The Singapore High Court has recognized NFTs as valuable assets eligible for proprietary injunctions, indicating the evolving legal perspective on digital assets.
The Monetary Authority of Singapore (MAS) has unveiled the characteristics of a novel regulatory structure that aims to ensure a strong degree of value constancy for stablecoins subjected to regulation in Singapore. The regulatory outline takes into consideration the feedback received subsequent to a public consultation held in October 2022.
What are stablecoins?
Stablecoins are digital tokens intended for payments, crafted to sustain a consistent value relative to one or more designated fiat currencies. When effectively overseen to uphold this stability in value, stablecoins can function as a reliable medium of exchange, fostering innovation, including the on-chain trading of digital assets. MAS' regulatory framework for stablecoins will be applicable to single-currency stablecoins (SCS) anchored to the Singapore Dollar or any of the G10 currencies, provided they are issued within Singapore. Entities issuing such SCS will be required to meet essential conditions pertaining to:
Value consistency: SCS reserve assets will be subjected to criteria related to their composition, assessment, safekeeping, and auditing, designed to provide a robust level of assurance regarding value stability.

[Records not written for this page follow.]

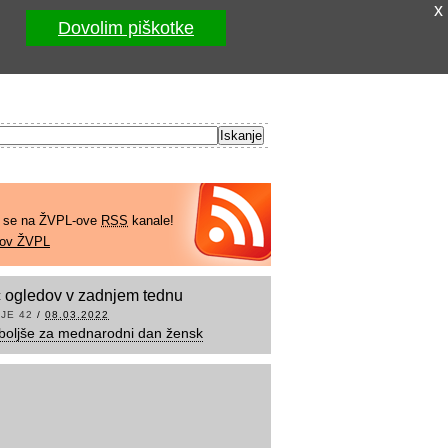
x
Dovolim piškotke
e se na ŽVPL-ove
RSS
kanale!
kov ŽVPL
 ogledov v zadnjem tednu
JE 42
/
08.03.2022
boljše za mednarodni dan žensk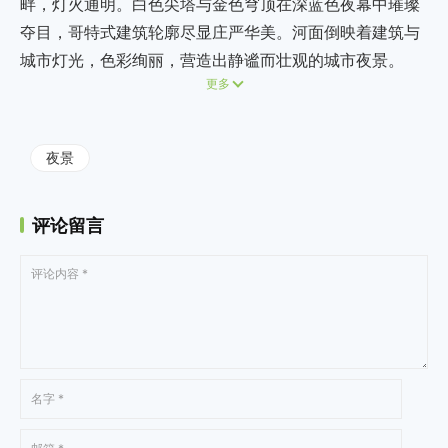
畔，灯火通明。白色尖塔与金色穹顶在深蓝色夜幕中璀璨
夺目，哥特式建筑轮廓尽显庄严华美。河面倒映着建筑与
城市灯光，色彩绚丽，营造出静谧而壮观的城市夜景。
更多
夜景
评论留言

Capital: Issuers must uphold a minimum foundational capital and fluid assets to mitigate the risk of insolvency and facilitate an orderly cessation of operations if needed.
Par value redemption: Issuers are obligated to reimburse SCS holders with the par value within five business days of a redemption request.
Disclosure: Issuers are obligated to provide appropriate disclosures to users, including details about the mechanism employed to stabilize the value of SCS, the entitlements of SCS holders, and the audit findings of reserve assets.
Only stablecoin issuers meeting prerequisites can request MAS for "MAS-regulated stablecoins," distinguishing them from other tokens outside MAS' framework. Incorrectly claiming this status may lead to penalties and listing on MAS' Investor Alert List. Users should be cautious with stablecoins not regulated by MAS.
Singapore currently lacks specific regulations for mining digital tokens. Depending on operations' nature and scale, potential licensing or regulations might apply. Collective mining pools distributing returns could face regulatory scrutiny under the Securities and Futures Act (SFA) and Commodity Trading Act (CTA).
Monetary Authority of Singapore (MAS) guidelines ensure ethical practices in the digital payment token (DPT) industry. These guidelines restrict DPT service providers from public marketing, including public transport, websites, social media, broadcast, print media, and physical ATMs. Providers can promote on their websites, apps, and official social media. Third-party involvement, like social media influencers, is prohibited. These guidelines aim to maintain ethical promotion and protect the public.
Cryptocurrencies are treated as property for tax purposes in Singapore. The sale of cryptocurrencies is generally not subject to Goods and Services Tax (GST), while profits from trading may be subject to income tax. In Singapore, personal income tax rates range from 0% to 22% depending on income level and tax residency status.
Conclusion
Overall, the British Virgin Islands, Cayman Islands, and Singapore each offer unique advantages and considerations for the crypto industry.
The BVI's favorable business environment and government support make it attractive for crypto activities, while the Cayman Islands' regulatory framework aligns with international standards.
Singapore's balanced legislative approach, legal recognition of cryptocurrencies and oversight by the MAS position it as a leading jurisdiction. However, clarity, ongoing monitoring, and updates to regulations will be important for maintaining confidence and attracting investment in these jurisdictions.